WHAT IS EXPECTED - Return exactly and only these lines: the first of the listing through the one containing "(609, 141) none -> [571,114,589,123] the".

RECORDS FOR THE TASK -
______________________________
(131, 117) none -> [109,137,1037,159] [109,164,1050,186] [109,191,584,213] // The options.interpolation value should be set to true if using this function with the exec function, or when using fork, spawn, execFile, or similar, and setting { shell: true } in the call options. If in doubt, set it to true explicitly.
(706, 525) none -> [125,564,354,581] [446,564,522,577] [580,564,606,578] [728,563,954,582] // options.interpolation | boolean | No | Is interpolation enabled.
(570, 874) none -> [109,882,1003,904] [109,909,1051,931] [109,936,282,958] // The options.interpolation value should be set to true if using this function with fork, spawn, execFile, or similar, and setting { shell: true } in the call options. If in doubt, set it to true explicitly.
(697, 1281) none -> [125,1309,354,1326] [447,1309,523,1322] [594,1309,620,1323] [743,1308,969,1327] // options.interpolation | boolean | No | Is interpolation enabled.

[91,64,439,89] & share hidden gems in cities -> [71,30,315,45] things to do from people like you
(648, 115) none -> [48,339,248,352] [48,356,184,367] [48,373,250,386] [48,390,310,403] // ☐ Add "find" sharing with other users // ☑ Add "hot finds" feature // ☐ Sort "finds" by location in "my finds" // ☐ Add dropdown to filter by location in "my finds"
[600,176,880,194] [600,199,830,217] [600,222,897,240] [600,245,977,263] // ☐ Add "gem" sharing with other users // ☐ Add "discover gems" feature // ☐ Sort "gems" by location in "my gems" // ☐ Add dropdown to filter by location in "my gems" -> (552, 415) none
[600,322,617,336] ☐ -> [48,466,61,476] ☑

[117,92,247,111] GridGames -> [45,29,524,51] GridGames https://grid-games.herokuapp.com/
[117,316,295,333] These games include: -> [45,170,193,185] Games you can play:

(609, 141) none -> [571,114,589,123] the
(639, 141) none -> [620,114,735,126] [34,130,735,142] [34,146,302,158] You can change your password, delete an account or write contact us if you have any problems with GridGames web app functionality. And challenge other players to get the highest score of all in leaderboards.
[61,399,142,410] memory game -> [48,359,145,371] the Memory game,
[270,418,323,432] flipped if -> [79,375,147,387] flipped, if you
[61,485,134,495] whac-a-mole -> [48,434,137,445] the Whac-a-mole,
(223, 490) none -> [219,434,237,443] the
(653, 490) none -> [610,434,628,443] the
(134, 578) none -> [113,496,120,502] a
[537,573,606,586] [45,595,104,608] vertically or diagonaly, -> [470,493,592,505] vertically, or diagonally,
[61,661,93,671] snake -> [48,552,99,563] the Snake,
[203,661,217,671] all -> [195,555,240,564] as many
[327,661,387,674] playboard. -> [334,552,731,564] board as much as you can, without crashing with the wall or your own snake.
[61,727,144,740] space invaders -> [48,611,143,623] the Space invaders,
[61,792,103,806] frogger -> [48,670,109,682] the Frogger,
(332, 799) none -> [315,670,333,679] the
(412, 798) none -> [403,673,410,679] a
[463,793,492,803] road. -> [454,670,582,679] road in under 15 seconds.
______________________________
YOUR RESPONSE -
(131, 117) none -> [109,137,1037,159] [109,164,1050,186] [109,191,584,213] // The options.interpolation value should be set to true if using this function with the exec function, or when using fork, spawn, execFile, or similar, and setting { shell: true } in the call options. If in doubt, set it to true explicitly.
(706, 525) none -> [125,564,354,581] [446,564,522,577] [580,564,606,578] [728,563,954,582] // options.interpolation | boolean | No | Is interpolation enabled.
(570, 874) none -> [109,882,1003,904] [109,909,1051,931] [109,936,282,958] // The options.interpolation value should be set to true if using this function with fork, spawn, execFile, or similar, and setting { shell: true } in the call options. If in doubt, set it to true explicitly.
(697, 1281) none -> [125,1309,354,1326] [447,1309,523,1322] [594,1309,620,1323] [743,1308,969,1327] // options.interpolation | boolean | No | Is interpolation enabled.

[91,64,439,89] & share hidden gems in cities -> [71,30,315,45] things to do from people like you
(648, 115) none -> [48,339,248,352] [48,356,184,367] [48,373,250,386] [48,390,310,403] // ☐ Add "find" sharing with other users // ☑ Add "hot finds" feature // ☐ Sort "finds" by location in "my finds" // ☐ Add dropdown to filter by location in "my finds"
[600,176,880,194] [600,199,830,217] [600,222,897,240] [600,245,977,263] // ☐ Add "gem" sharing with other users // ☐ Add "discover gems" feature // ☐ Sort "gems" by location in "my gems" // ☐ Add dropdown to filter by location in "my gems" -> (552, 415) none
[600,322,617,336] ☐ -> [48,466,61,476] ☑

[117,92,247,111] GridGames -> [45,29,524,51] GridGames https://grid-games.herokuapp.com/
[117,316,295,333] These games include: -> [45,170,193,185] Games you can play:

(609, 141) none -> [571,114,589,123] the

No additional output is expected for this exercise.